Let me try and break it down:
a. law (certainly common law) is inherently adversarial; grasping this helps… whether writing an essay or tackling a problem scenario… so as John Tribe describes it, Equity and Trust litigation involves a ‘battle for value’. Party A is (in most instances) alleging his or her right to an asset/right is superior to Party B.
b. this does not mean (in most if not all examined scenarios) that A’s right is obviously superior… so AVOID (something I saw played out on the forum so many times) if you can, very categoric, black and white answers. Equity and Trusts is a level 5 (even at times level 6) module for good reason; it is (to a degree) complex and as such nuanced. Focus on your argumentation and not your outcome. If the answer was SO obvious the case would simply be settled and not litigated!!!
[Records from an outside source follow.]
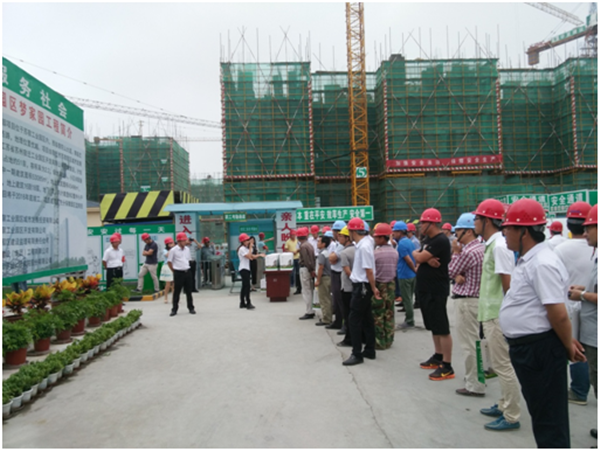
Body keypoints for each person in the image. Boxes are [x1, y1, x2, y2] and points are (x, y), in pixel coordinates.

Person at [499, 198, 586, 447]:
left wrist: (567, 344)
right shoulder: (530, 259)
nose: (505, 234)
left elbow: (558, 313)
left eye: (508, 229)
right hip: (530, 349)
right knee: (542, 413)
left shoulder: (542, 263)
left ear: (524, 232)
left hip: (539, 349)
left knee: (549, 419)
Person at [473, 198, 521, 431]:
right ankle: (503, 404)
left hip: (497, 314)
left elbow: (507, 284)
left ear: (487, 221)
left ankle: (511, 415)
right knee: (500, 364)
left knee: (503, 365)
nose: (474, 222)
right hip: (490, 312)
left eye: (477, 218)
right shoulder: (492, 244)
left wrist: (506, 315)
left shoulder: (499, 246)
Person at [554, 201, 594, 406]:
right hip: (589, 305)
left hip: (571, 304)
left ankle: (579, 390)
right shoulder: (593, 249)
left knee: (575, 346)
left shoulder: (560, 249)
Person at [566, 203, 598, 442]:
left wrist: (583, 295)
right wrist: (585, 289)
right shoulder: (596, 255)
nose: (584, 233)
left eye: (590, 228)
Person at [412, 208, 453, 381]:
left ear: (432, 223)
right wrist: (424, 257)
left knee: (441, 327)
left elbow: (418, 258)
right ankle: (438, 355)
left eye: (423, 223)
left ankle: (447, 364)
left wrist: (423, 257)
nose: (421, 226)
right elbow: (416, 255)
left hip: (436, 289)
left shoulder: (440, 240)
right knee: (433, 325)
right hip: (425, 288)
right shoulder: (428, 240)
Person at [448, 213, 485, 397]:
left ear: (468, 232)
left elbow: (451, 271)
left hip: (467, 300)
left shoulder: (468, 252)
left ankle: (474, 384)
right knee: (475, 342)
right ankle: (477, 378)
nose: (456, 235)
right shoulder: (481, 248)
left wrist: (455, 253)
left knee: (469, 345)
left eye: (459, 231)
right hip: (476, 299)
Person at [342, 217, 381, 366]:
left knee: (354, 320)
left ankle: (357, 353)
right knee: (366, 318)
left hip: (362, 286)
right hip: (364, 285)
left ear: (353, 232)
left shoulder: (363, 247)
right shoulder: (366, 243)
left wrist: (373, 287)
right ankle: (370, 349)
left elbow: (368, 270)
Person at [372, 223, 398, 350]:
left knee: (378, 314)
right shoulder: (394, 252)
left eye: (377, 237)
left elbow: (372, 272)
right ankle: (389, 339)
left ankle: (379, 341)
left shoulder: (376, 253)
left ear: (382, 238)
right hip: (391, 285)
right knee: (389, 312)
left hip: (379, 285)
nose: (375, 239)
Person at [393, 221, 417, 329]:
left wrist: (414, 269)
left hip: (405, 274)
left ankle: (409, 320)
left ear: (400, 232)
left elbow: (408, 260)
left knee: (406, 299)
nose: (393, 234)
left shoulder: (401, 244)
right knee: (409, 297)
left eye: (395, 231)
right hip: (411, 275)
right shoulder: (410, 242)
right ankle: (409, 318)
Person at [167, 232, 196, 317]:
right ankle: (174, 309)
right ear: (179, 241)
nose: (185, 242)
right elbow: (169, 262)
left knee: (189, 291)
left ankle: (191, 308)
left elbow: (188, 259)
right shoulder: (173, 250)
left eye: (185, 240)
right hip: (178, 272)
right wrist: (174, 271)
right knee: (177, 292)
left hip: (187, 271)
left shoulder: (187, 249)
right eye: (183, 240)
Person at [337, 226, 355, 347]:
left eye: (341, 236)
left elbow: (348, 272)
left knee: (348, 314)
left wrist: (354, 281)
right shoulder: (357, 249)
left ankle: (349, 339)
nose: (339, 238)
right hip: (356, 287)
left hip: (348, 287)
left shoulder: (344, 252)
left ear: (347, 237)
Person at [328, 220, 347, 330]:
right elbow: (331, 258)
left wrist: (332, 257)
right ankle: (338, 321)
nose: (335, 234)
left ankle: (344, 323)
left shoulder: (341, 245)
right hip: (335, 272)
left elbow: (332, 258)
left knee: (341, 300)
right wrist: (332, 257)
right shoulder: (336, 244)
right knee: (336, 299)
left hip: (340, 273)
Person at [237, 233, 265, 310]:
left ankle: (242, 303)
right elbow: (249, 256)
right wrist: (250, 248)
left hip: (247, 268)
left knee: (244, 286)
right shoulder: (242, 249)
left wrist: (259, 255)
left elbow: (252, 257)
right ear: (243, 241)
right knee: (247, 286)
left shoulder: (246, 249)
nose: (248, 241)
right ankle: (248, 303)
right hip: (243, 269)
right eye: (246, 240)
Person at [298, 227, 317, 320]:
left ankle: (309, 311)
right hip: (309, 269)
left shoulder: (303, 246)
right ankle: (312, 309)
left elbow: (306, 260)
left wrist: (310, 269)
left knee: (306, 290)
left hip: (305, 269)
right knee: (310, 290)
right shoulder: (309, 245)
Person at [315, 235, 333, 326]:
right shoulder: (327, 252)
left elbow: (321, 267)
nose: (317, 243)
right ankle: (328, 317)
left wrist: (318, 280)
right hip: (329, 277)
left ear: (324, 244)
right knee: (328, 298)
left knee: (324, 299)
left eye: (319, 241)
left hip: (324, 278)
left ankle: (326, 319)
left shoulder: (322, 254)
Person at [285, 230, 301, 295]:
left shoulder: (298, 241)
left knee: (298, 272)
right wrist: (291, 252)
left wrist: (297, 251)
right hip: (291, 258)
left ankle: (298, 286)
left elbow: (301, 248)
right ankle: (291, 284)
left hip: (298, 258)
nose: (293, 236)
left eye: (294, 235)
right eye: (292, 235)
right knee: (291, 272)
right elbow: (286, 250)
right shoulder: (288, 242)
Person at [160, 237, 175, 304]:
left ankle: (174, 298)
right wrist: (171, 248)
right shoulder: (165, 250)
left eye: (172, 243)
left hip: (174, 266)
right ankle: (165, 297)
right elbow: (167, 255)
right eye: (170, 243)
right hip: (167, 266)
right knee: (168, 283)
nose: (171, 244)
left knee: (174, 283)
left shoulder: (175, 249)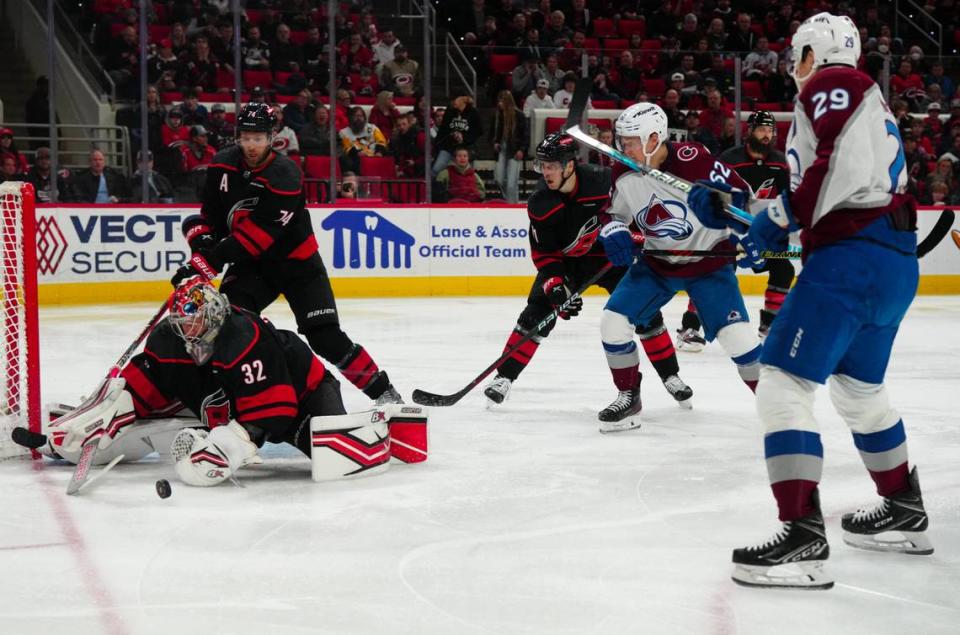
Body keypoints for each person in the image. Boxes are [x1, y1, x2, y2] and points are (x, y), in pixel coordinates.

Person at [688, 13, 932, 590]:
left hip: (852, 260)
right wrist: (748, 218)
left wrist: (781, 215)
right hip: (888, 261)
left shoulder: (833, 83)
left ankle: (802, 535)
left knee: (780, 383)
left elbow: (830, 171)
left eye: (796, 55)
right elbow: (835, 184)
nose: (791, 68)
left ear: (812, 53)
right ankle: (904, 508)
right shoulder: (863, 100)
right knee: (860, 389)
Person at [170, 103, 403, 404]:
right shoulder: (222, 165)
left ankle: (384, 393)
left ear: (271, 138)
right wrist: (200, 244)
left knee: (325, 337)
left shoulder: (285, 174)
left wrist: (208, 261)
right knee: (226, 327)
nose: (251, 146)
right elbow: (210, 217)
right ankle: (229, 397)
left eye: (258, 138)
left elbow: (258, 237)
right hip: (252, 267)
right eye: (246, 137)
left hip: (298, 264)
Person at [483, 132, 693, 414]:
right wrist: (555, 285)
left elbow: (637, 209)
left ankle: (671, 376)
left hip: (611, 259)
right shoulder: (541, 203)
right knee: (536, 314)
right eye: (543, 165)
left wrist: (636, 236)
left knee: (644, 313)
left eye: (552, 165)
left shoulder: (604, 181)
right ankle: (503, 378)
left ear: (570, 165)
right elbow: (545, 253)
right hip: (568, 265)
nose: (546, 172)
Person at [596, 103, 761, 431]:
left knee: (739, 340)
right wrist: (613, 229)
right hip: (657, 265)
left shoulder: (694, 159)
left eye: (628, 141)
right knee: (612, 323)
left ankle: (780, 407)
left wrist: (752, 231)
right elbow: (613, 213)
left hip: (708, 264)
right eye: (620, 140)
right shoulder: (624, 171)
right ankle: (629, 397)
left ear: (653, 138)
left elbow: (744, 198)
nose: (621, 148)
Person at [716, 111, 793, 340]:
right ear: (750, 131)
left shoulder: (780, 161)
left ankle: (769, 325)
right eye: (761, 129)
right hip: (731, 231)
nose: (766, 135)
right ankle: (690, 327)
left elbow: (789, 199)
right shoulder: (730, 159)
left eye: (770, 130)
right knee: (718, 270)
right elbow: (717, 199)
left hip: (766, 232)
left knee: (784, 269)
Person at [490, 90, 528, 203]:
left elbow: (525, 135)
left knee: (512, 183)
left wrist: (521, 150)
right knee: (499, 179)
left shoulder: (519, 115)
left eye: (501, 101)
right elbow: (492, 135)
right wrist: (495, 143)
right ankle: (508, 201)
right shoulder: (497, 116)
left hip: (514, 150)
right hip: (501, 150)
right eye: (499, 101)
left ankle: (512, 206)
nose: (499, 103)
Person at [339, 106, 388, 173]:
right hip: (356, 161)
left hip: (376, 158)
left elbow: (382, 142)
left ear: (364, 118)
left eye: (360, 116)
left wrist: (379, 152)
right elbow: (347, 147)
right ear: (350, 118)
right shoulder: (343, 132)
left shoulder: (373, 128)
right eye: (355, 116)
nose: (358, 118)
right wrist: (357, 154)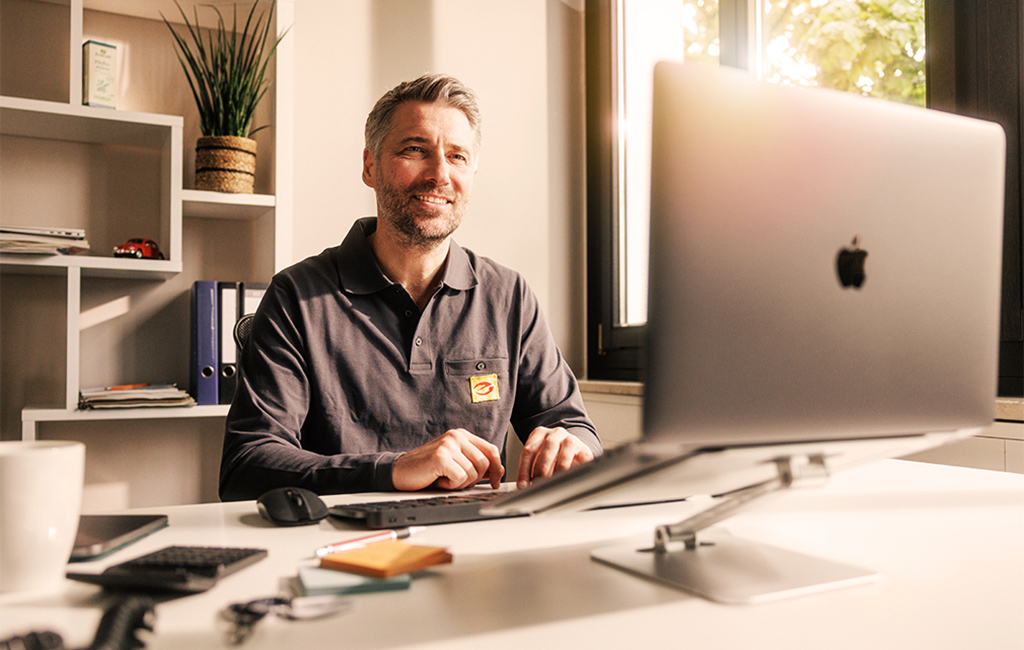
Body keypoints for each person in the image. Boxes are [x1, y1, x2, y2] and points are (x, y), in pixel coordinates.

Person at [219, 74, 601, 501]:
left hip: (477, 544)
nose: (439, 174)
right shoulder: (297, 296)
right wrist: (395, 468)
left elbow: (574, 425)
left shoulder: (509, 297)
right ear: (370, 165)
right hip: (338, 549)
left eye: (457, 156)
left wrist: (570, 444)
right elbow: (247, 465)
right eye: (415, 150)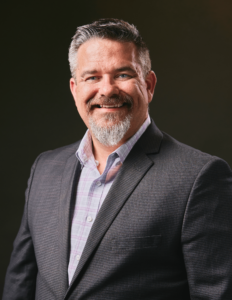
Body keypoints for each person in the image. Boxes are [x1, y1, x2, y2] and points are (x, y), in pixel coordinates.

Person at [3, 18, 232, 300]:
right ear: (75, 89)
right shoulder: (45, 169)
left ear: (148, 85)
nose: (107, 90)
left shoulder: (199, 177)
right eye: (92, 77)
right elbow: (19, 285)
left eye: (123, 75)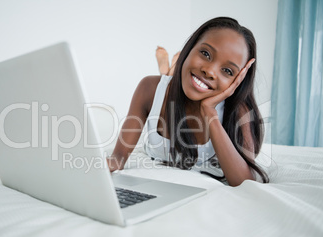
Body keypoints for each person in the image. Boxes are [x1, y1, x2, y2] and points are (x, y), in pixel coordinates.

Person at [107, 17, 268, 186]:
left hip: (192, 83)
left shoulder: (238, 109)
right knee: (168, 84)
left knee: (176, 79)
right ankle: (168, 72)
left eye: (227, 71)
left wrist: (210, 113)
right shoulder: (149, 89)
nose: (210, 71)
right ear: (189, 48)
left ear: (239, 80)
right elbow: (118, 158)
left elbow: (244, 182)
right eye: (205, 54)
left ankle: (168, 70)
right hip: (175, 87)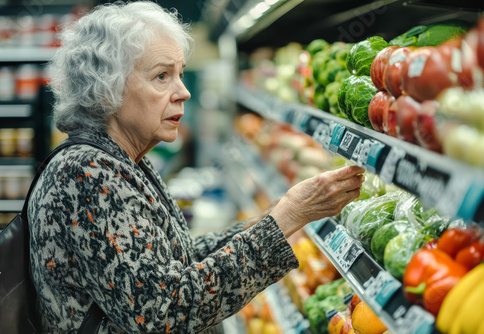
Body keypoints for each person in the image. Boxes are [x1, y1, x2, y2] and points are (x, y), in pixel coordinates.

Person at [28, 1, 364, 333]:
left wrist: (271, 219)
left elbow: (178, 262)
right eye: (162, 76)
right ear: (106, 90)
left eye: (180, 74)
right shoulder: (88, 175)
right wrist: (285, 220)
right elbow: (164, 312)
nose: (184, 92)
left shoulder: (120, 160)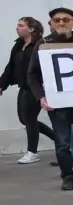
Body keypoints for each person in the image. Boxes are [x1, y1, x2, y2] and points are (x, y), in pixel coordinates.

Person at [28, 7, 73, 190]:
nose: (61, 23)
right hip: (58, 103)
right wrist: (41, 97)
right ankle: (67, 176)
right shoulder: (43, 44)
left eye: (66, 19)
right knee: (62, 143)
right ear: (51, 24)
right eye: (57, 20)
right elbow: (32, 75)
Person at [1, 16, 55, 164]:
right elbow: (10, 67)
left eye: (21, 25)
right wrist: (2, 85)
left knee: (29, 119)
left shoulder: (40, 45)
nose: (17, 28)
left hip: (36, 87)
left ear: (31, 28)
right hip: (24, 86)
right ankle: (58, 139)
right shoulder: (18, 45)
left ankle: (32, 152)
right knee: (24, 119)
c. Equity and Trusts, perhaps more than any other module we study at undergraduate level is, with the exception of jurisprudence, deeply theoretical. So (I would suggest) it is not possible to score well without at least a passing understanding of the basics of the theoretical debates that underlie the principal topics.
I don’t propose to examine these in any detail but with Professor Chambers and William Swadling as two of our chief examiners (both eminent theorists in this area) it does seem to make sense to at least understand that there is considerable debate as to WHY certain judicial outcomes should be favoured. You might think to look at the various theories underpinning secret trust (https://www.academia.edu/34915869/the_secret_life_of_secret_trusts…) and/or resulting trusts (https://www.academia.edu/35910909/_what_goes_round_…_considering_the_resulting_trust) to give yourself an head start.
The debate surrounding the beneficiary principle and/or private purpose trusts (https://www.academia.edu/36167475/in_the_frame_-_private_purpose_trusts) might be another gentle introduction to this area of intense debate; that often rages with the intensity of Sauron’s forges.
https://www.therichest.com/world-entertainment/15-things-you-didnt-know-about-lotrs-sauron/
Which perhaps leads to my last gasp:
iv. DO form an opinion:
It sounds simple enough but I think it’s terribly helpful.
Imagine standing in a courtroom or an University debate and talking for an hour on any topic on which you had not formed an opinion. You’d be lucky to last five minutes!!!
So why is it any different when writing an essay of 60 minutes or so on say Secret Trusts?
I would suggest it isn’t. So decide; do you think secret trusts should be sanctioned by the courts, bypassing formal requirements as they do, and allowing the introduction of parol evidence as they do etc. or should they (as Penner suggests) be relegated to history and other financial/legal routes be established to vest property in say an illegitimate child and/or a secret concubine.
The point is, there isn’t AN answer; but you will soon run out of intellectual steam if you don’t have YOUR answer.
So as you read try and formulate (not just ingest) and be bold; ultimately I’m not inviting you to trust me but you most certainly (if you want do well as you all deserve to do) need to trust yourself!!!